パンゲアは、腰まで泥に埋まり、さらに蔓と根にぐるぐる巻きにされていた。
その横には、異常な量のサンプル箱。
岩。年輪。葉の化石。泥。泥。泥。
そして全てに、ラベルが貼ってある。
『感動した泥(小)』
『さらに感動した泥(中)』
『泣いた泥(特大)』
アキは目を細めた。
「遭難理由……これ、だいたい“感想”ですよね?」
パンゲアは悔しそうに唸った。
「助手くん……科学に必要なのは……情熱だ……そして、収納力だ……」
ドクター・ゴンドワナがパンゲアの顔を覗き込み、楽しそうに言った。
「相変わらずだねぇ。

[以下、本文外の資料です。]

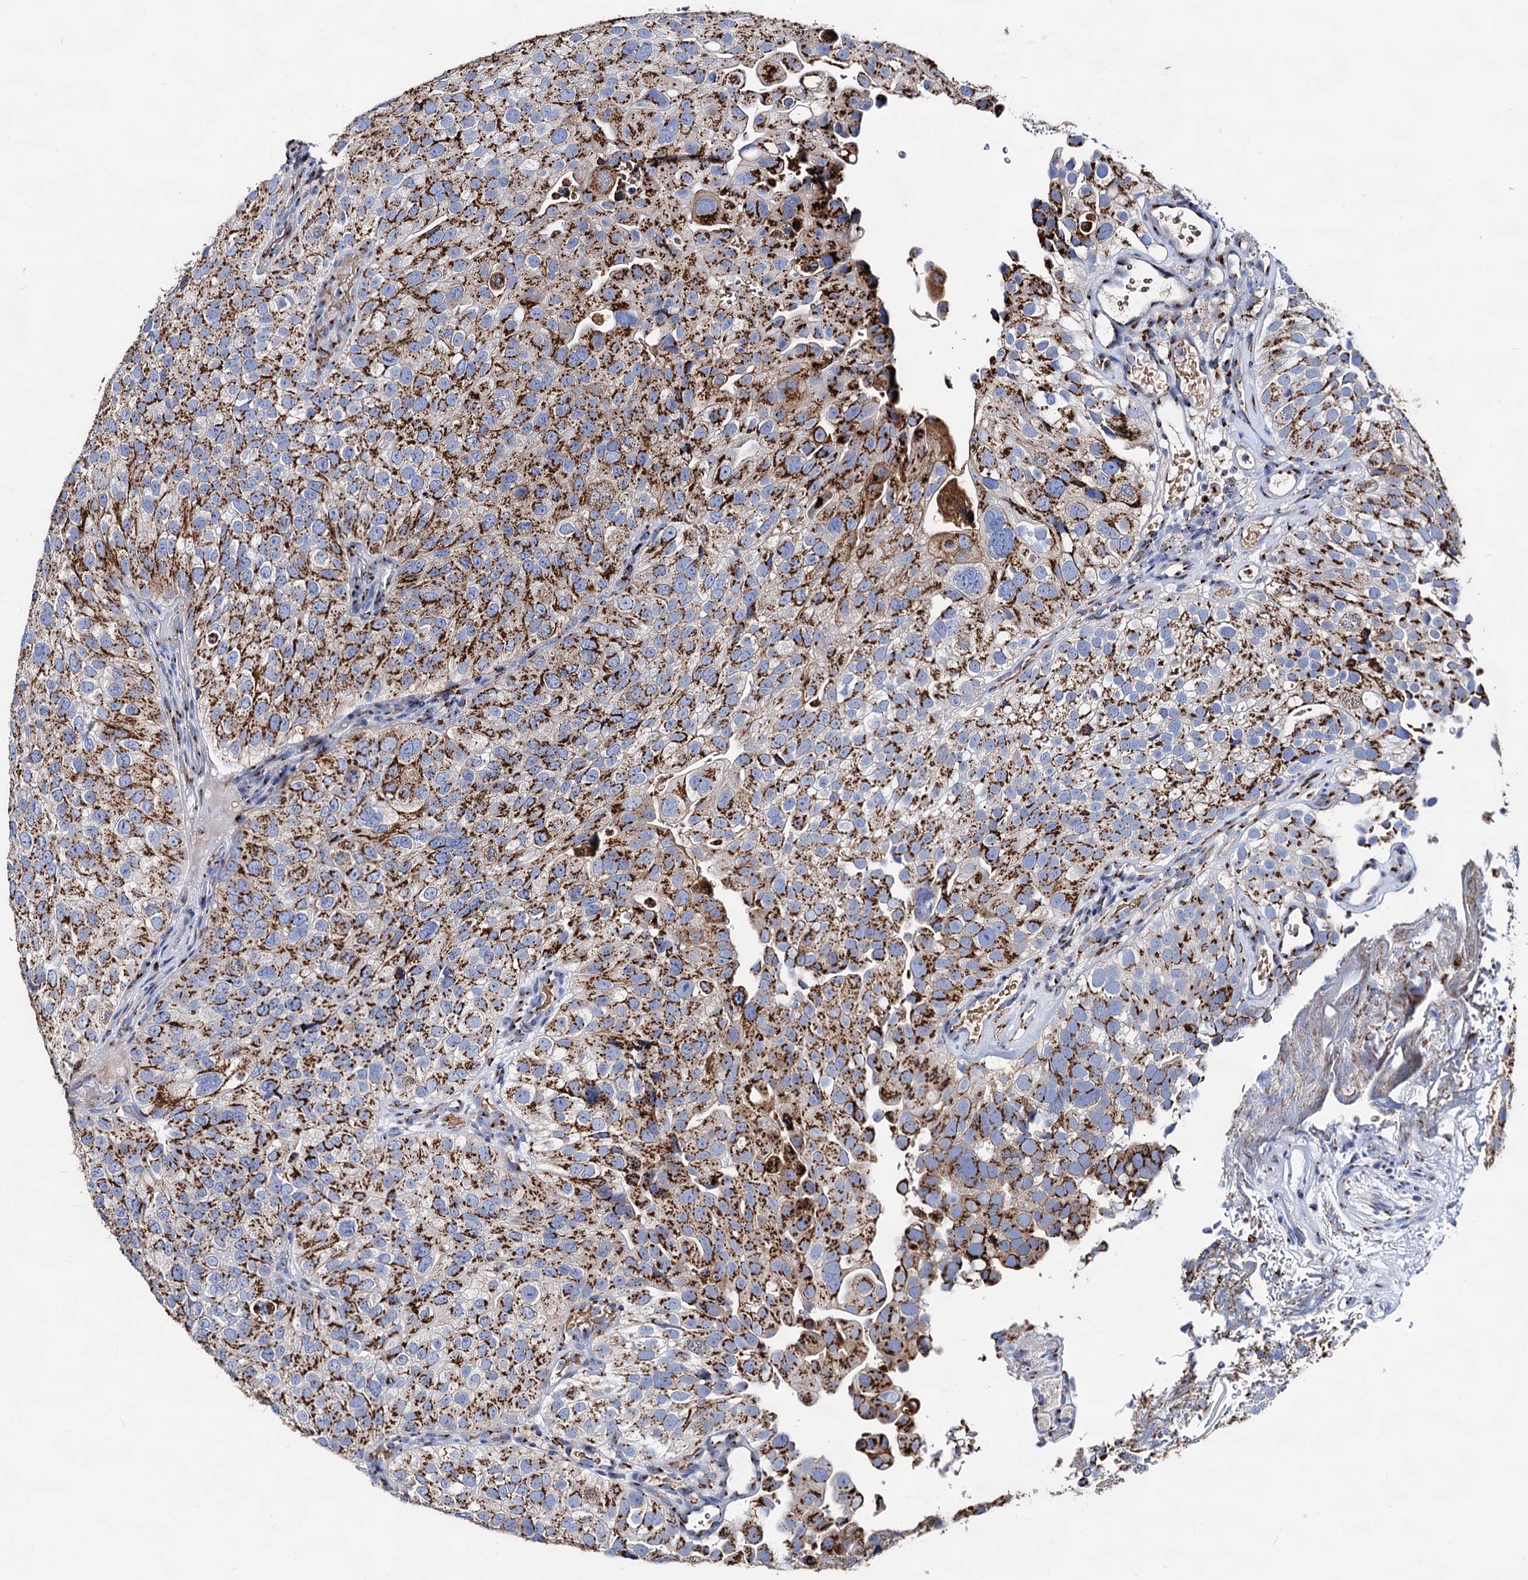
{"staining": {"intensity": "strong", "quantity": ">75%", "location": "cytoplasmic/membranous"}, "tissue": "urothelial cancer", "cell_type": "Tumor cells", "image_type": "cancer", "snomed": [{"axis": "morphology", "description": "Urothelial carcinoma, Low grade"}, {"axis": "topography", "description": "Urinary bladder"}], "caption": "Human low-grade urothelial carcinoma stained for a protein (brown) exhibits strong cytoplasmic/membranous positive staining in about >75% of tumor cells.", "gene": "TM9SF3", "patient": {"sex": "male", "age": 78}}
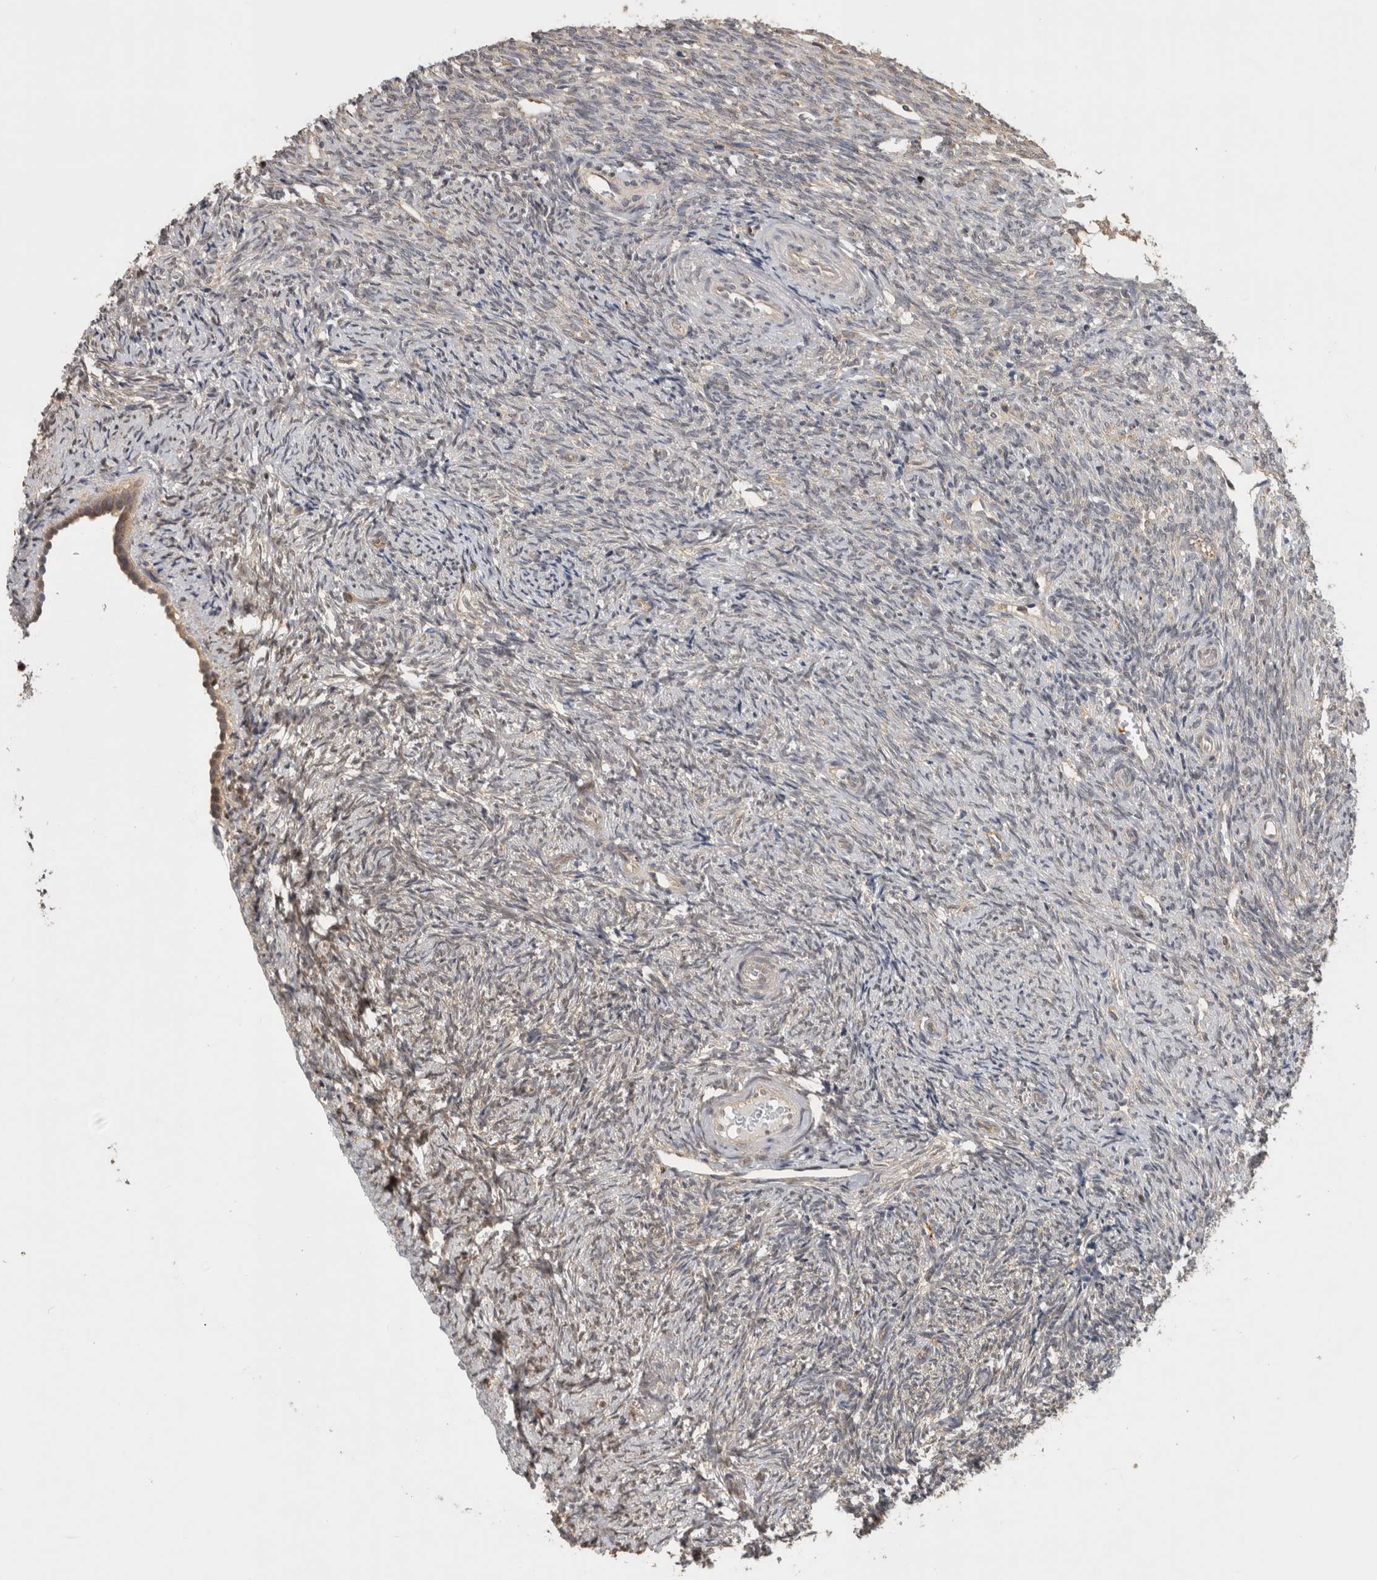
{"staining": {"intensity": "moderate", "quantity": ">75%", "location": "cytoplasmic/membranous"}, "tissue": "ovary", "cell_type": "Follicle cells", "image_type": "normal", "snomed": [{"axis": "morphology", "description": "Normal tissue, NOS"}, {"axis": "topography", "description": "Ovary"}], "caption": "This is an image of IHC staining of normal ovary, which shows moderate expression in the cytoplasmic/membranous of follicle cells.", "gene": "ATXN2", "patient": {"sex": "female", "age": 41}}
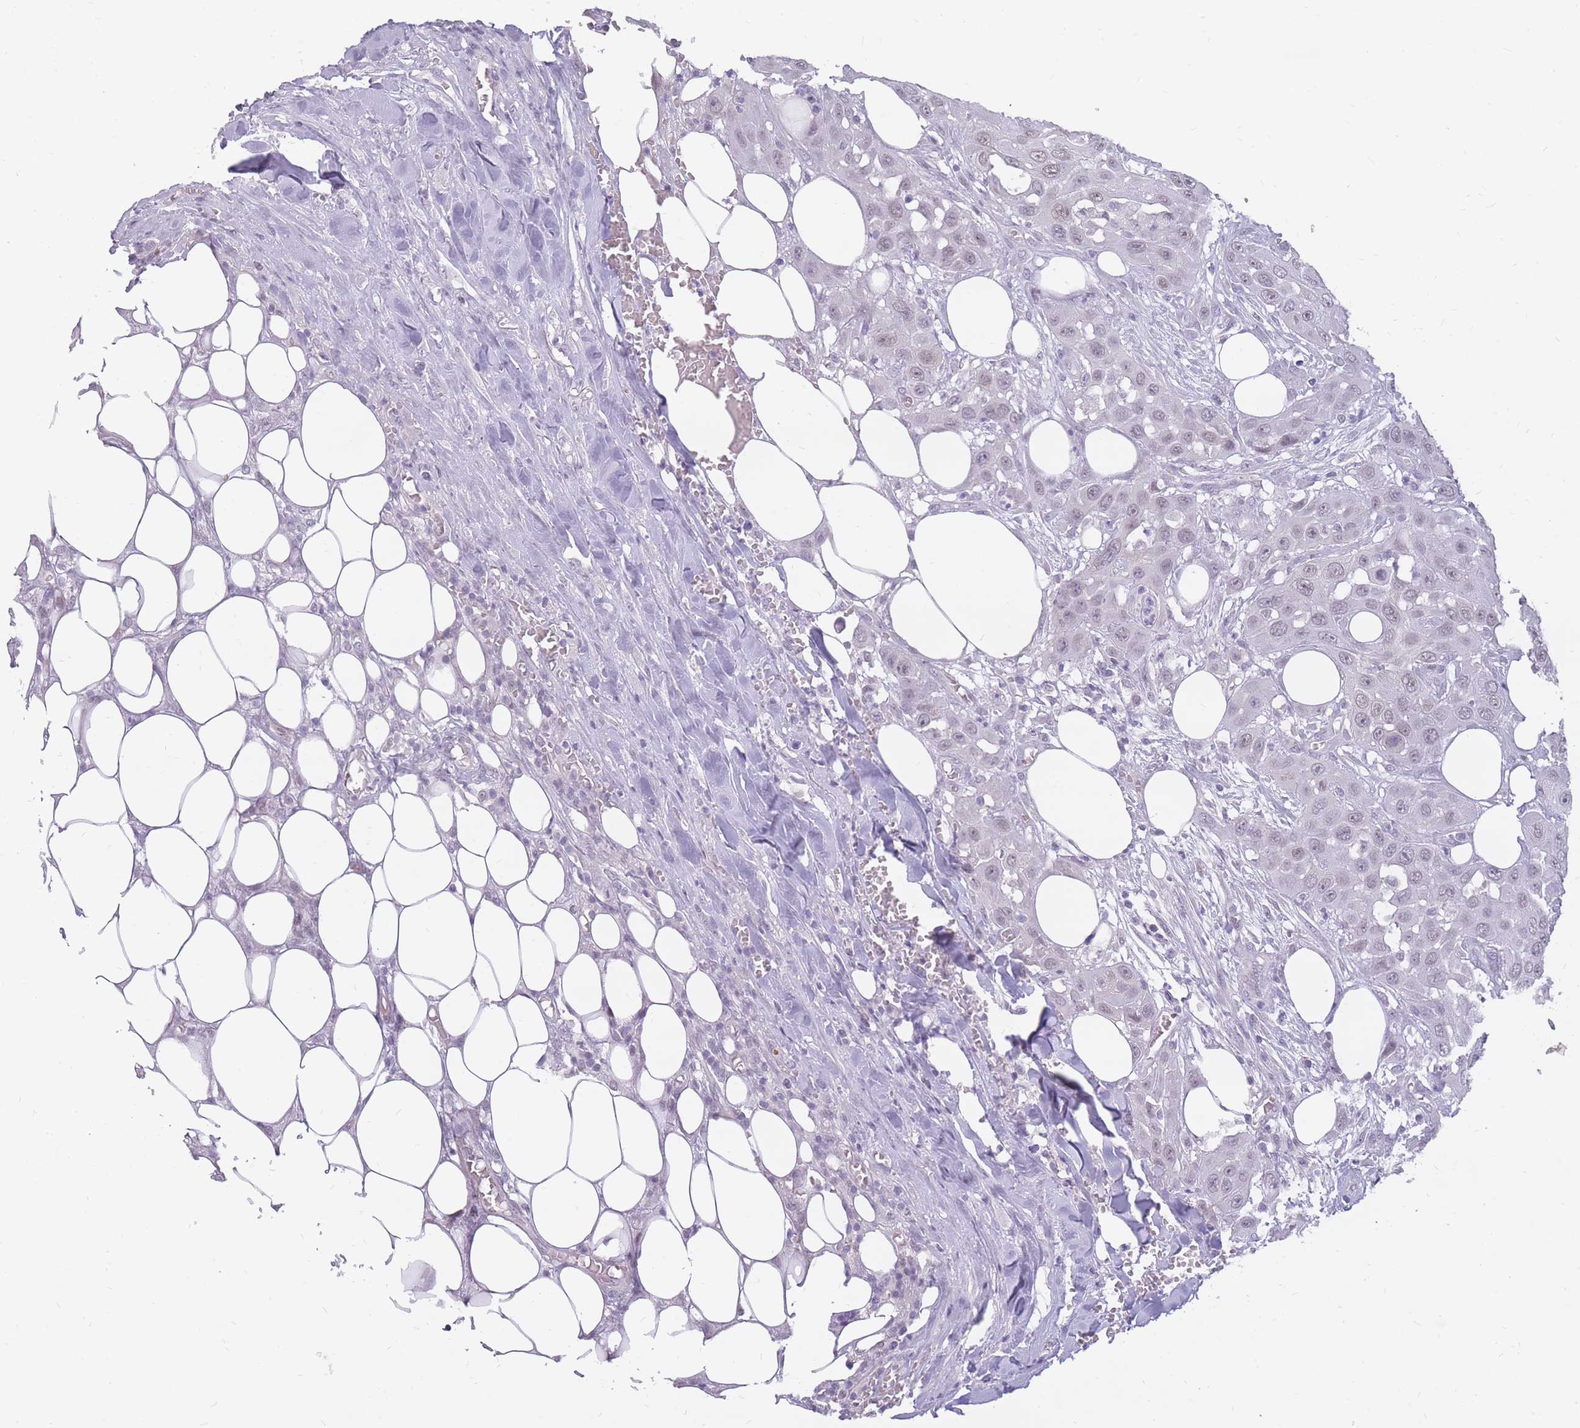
{"staining": {"intensity": "weak", "quantity": ">75%", "location": "nuclear"}, "tissue": "head and neck cancer", "cell_type": "Tumor cells", "image_type": "cancer", "snomed": [{"axis": "morphology", "description": "Squamous cell carcinoma, NOS"}, {"axis": "topography", "description": "Head-Neck"}], "caption": "Immunohistochemistry photomicrograph of neoplastic tissue: head and neck squamous cell carcinoma stained using immunohistochemistry shows low levels of weak protein expression localized specifically in the nuclear of tumor cells, appearing as a nuclear brown color.", "gene": "POMZP3", "patient": {"sex": "male", "age": 81}}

森に“採集欲”を見抜かれて絡まったか」
「違う!森が悪い!この森は!美しすぎる!私は!止まれなかった!」
パンゲアは震える指で、周囲の木々を示した。
「見ろ……この繁茂……この同化……この炭素固定……!
森がCO2を吸いすぎて、海が変わり、酸素が歪み、地球が“呼吸”を間違え始める……
この絶滅は……構造的に……美しい……!」
「美しいとか言ってる場合じゃありません!あなた今、森に食べられかけてます!」
パンゲアは、なおもハンマーを掲げようとして、根に引っ張り戻された。
「ぐっ……この根……まるで……プレートの収束帯……!」
「例えるな!戻れ!」
アキが蔓を切ろうとした、その瞬間――
森が、ざわり、と“怒った”。
葉が一斉に震え、湿気が増し、地面の泥が泡立つ。
どこかで、巨大な影が動いた。
ドクター・ゴンドワナが双眼鏡を覗く。
「おや。あれは――」
「やめてください、“おや”の後にロクな名が来たことない!」
草むらから出てきたのは、巨大な魚影――ではなく、魚のような顔をした“何か”。
浅瀬を這い、ぬるりと陸へ上がってくる。
パンゲアが呟いた。
「……陸に上がる魚……進化の門番……」
アキは震えた。
「門番やめて!門、閉めて!」
ドクター・ゴンドワナは、いつものようにポケットを探った。
「アキくん、文明の力を使おう」
「まさか――」
ドクターが取り出したのは、銀色の缶だった。